Al optar por mostrarnos estos tres niveles, la directora de Correspondências (2016) y A Portuguesa (2018) decide diseccionar su propio proceso creativo y continúa trabajando sobre las relaciones entre literatura y cine. Si en estos filmes anteriores tomaba las cartas entre Jorge de Sena y Sophia de Mello, y la novela homónima de Robert Musil, respectivamente, aquí se juega con una obra de teatro. Continuamente se discute dónde se posiciona la cámara, pero también cómo debe declamarse cada frase. No existen florituras, Gomes utiliza planos fijos más bien abiertos para dar a sus intérpretes la facilidad de moverse por el cuadro.
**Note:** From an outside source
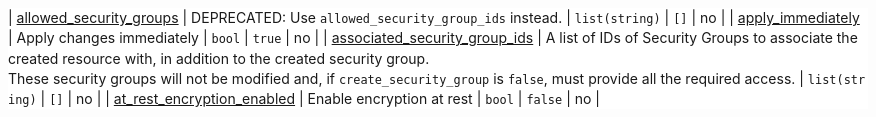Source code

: | <a name="input_allowed_security_groups"></a> [allowed_security_groups](#input_allowed_security_groups)                                        | DEPRECATED: Use `allowed_security_group_ids` instead.                                                                                                                                                                                                                                                                                                                                                                                                                                                                                                                                                                                                                 | `list(string)`                                                        | `[]`                                                                                                                                                                                                                                                                                                                                                                                                                                                              |    no    |
| <a name="input_apply_immediately"></a> [apply_immediately](#input_apply_immediately)                                                          | Apply changes immediately                                                                                                                                                                                                                                                                                                                                                                                                                                                                                                                                                                                                                                             | `bool`                                                                | `true`                                                                                                                                                                                                                                                                                                                                                                                                                                                            |    no    |
| <a name="input_associated_security_group_ids"></a> [associated_security_group_ids](#input_associated_security_group_ids)                      | A list of IDs of Security Groups to associate the created resource with, in addition to the created security group.<br>These security groups will not be modified and, if `create_security_group` is `false`, must provide all the required access.                                                                                                                                                                                                                                                                                                                                                                                                                   | `list(string)`                                                        | `[]`                                                                                                                                                                                                                                                                                                                                                                                                                                                              |    no    |
| <a name="input_at_rest_encryption_enabled"></a> [at_rest_encryption_enabled](#input_at_rest_encryption_enabled)                               | Enable encryption at rest                                                                                                                                                                                                                                                                                                                                                                                                                                                                                                                                                                                                                                             | `bool`                                                                | `false`                                                                                                                                                                                                                                                                                                                                                                                                                                                           |    no    |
Son estos desplazamientos los que acaban por enmarcar a los protagonistas en una estilización de las formas teatrales. El trío en mi bémol se disfruta, no obstante, no solo por estos elementos metatextuales, sino como una bonita y delicada historia de amor entre dos personas de las que emana complicidad. Rita Durão y Pierre Léon están magníficos a la hora de trasladar las sutilezas de una relación tan larga e íntima.

“Fogo-Fátuo”.

En comparación, las uniones marcadamente eróticas de Fogo-Fátuo (João Pedro Rodrigues, 2022) deben leerse con espíritu lúdico. Con tono paródico desde el arranque, el autor, que no dirigía un largometraje desde O Ornitólogo (2016), nos introduce en un futurista Portugal alternativo en que la monarquía vuelve a tener su lugar, entendemos que como figura decorativa, porque la república sigue activa. En su lecho de muerte, el rey recuerda su juventud en los tiempos actuales. El joven príncipe, preocupado por la emergencia climática, decide hacerse bombero. Casi toda la cinta gira en torno a su adiestramiento.
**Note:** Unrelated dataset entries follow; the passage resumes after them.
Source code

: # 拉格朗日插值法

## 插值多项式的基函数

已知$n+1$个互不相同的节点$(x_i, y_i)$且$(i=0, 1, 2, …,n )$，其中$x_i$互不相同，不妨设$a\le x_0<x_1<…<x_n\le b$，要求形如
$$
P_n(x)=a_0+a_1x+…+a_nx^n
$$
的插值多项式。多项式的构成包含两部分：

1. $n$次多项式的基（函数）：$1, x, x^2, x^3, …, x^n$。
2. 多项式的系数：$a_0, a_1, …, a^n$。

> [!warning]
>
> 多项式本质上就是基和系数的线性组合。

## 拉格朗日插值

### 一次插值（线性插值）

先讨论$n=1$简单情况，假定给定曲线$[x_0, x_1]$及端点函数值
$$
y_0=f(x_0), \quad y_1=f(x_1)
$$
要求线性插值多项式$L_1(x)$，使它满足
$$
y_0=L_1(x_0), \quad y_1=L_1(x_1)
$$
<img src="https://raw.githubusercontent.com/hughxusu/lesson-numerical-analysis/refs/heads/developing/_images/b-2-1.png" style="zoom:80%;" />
Definida en su título inicial como una “fantasía musical” por el propio Rodrigues, hay algunas canciones y bailes, aunque habría sido más preciso llamarla “sueño performático”. No hay una trama que evolucione, sino más bien un conjunto de viñetas de gozosa aproximación queer que intentan componer un retrato crítico de la identidad nacional portuguesa. Con mayor contención, esta dinámica ya estaba presente en el corto O Corpo De Afonso (2013), en el que hacía posar con una pesada espada a un grupo de musculosos hombres sacados de castings en gimnasios, emulando las estatuas del famoso primer monarca de Portugal. En Fogo-Fátuo añade dardos y dispara al pasado imperialista de su nación, al racismo, al calentamiento global, a la pandemia del COVID-19, al catolicismo más rancio, al inmovilismo de las tradiciones –fado incluido– e tutti quanti. Sencillamente es demasiado para 67 minutos. Fogo-Fátuo es una broma que confía en su ligereza como virtud, pero se convierte en su peor defecto.

“É Noite Na América”.

En latitud y estilo diferentes, Ana Vaz habla de la conexión entre lo natural y lo artificial en su documental É Noite Na América (2022), filmado en Brasilia siguiendo a diversos profesionales que se dedican a recoger animales salvajes perdidos en la ciudad. En una megalópolis rodeada de frondosas selvas, esto es una realidad cotidiana. Vaz usa teleobjetivos para captar detalles de las bestias, lo que llega a dar cierto carácter etéreo a la imagen. Jugando con el diafragma, ofrece diferentes tonalidades lumínicas y, aunque hay mucha entrevista a veterinarios o policías sobre su trabajo, jamás salen en pantalla. Sus voces se funden con las de la frecuencia de radio utilizada para comunicar casos de aparición de fieras y llegan a estar al mismo nivel que los ruidos de los animales o de la jungla urbana que es Brasilia. La banda sonora, con una enérgica impro de jazz peleándose continuamente con una composición clásica más pausada, subraya el universo de contrastes que es É Noite Na América, un film que juega con todas estas oposiciones y las fusiona para subrayar un conflicto que, según su autora, debiera tender a la integración.